### Work required
Take the entries that follow and return exactly the lines from the one holding "right hip: (528, 338)" through the one holding "right back paw: (699, 551)", both included. Nothing else is needed.

### Task data
::::
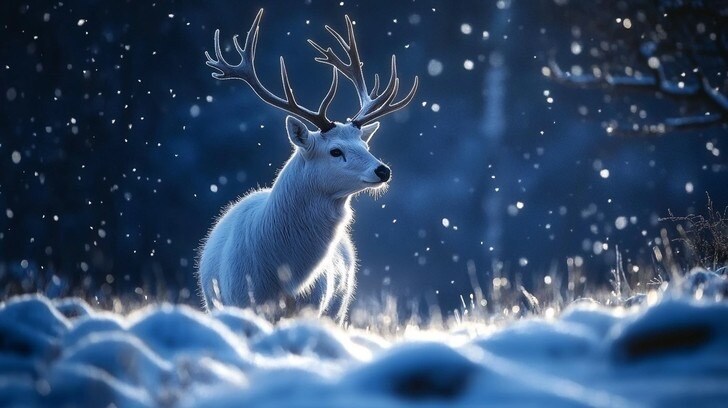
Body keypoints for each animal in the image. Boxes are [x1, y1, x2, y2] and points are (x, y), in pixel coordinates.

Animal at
::::
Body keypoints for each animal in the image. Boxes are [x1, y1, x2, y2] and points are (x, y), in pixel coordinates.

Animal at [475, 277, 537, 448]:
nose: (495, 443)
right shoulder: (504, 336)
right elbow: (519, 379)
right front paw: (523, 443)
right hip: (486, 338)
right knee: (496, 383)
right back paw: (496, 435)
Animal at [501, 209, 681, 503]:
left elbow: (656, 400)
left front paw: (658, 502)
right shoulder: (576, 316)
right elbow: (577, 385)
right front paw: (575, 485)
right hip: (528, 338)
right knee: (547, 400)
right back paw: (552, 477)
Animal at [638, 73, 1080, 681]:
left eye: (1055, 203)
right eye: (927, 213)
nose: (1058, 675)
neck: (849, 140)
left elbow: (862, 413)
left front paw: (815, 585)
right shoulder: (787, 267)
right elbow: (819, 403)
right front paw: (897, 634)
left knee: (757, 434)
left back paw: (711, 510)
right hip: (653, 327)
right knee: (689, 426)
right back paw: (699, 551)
::::
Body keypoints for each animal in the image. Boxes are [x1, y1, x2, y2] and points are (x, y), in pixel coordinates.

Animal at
::::
### Written answer
right hip: (528, 338)
right knee: (547, 400)
right back paw: (552, 477)
Animal at [638, 73, 1080, 681]:
left eye: (1055, 203)
right eye: (927, 213)
nose: (1058, 675)
neck: (849, 140)
left elbow: (862, 413)
left front paw: (815, 585)
right shoulder: (787, 267)
right elbow: (819, 403)
right front paw: (897, 634)
left knee: (757, 434)
left back paw: (711, 510)
right hip: (653, 327)
right knee: (689, 426)
right back paw: (699, 551)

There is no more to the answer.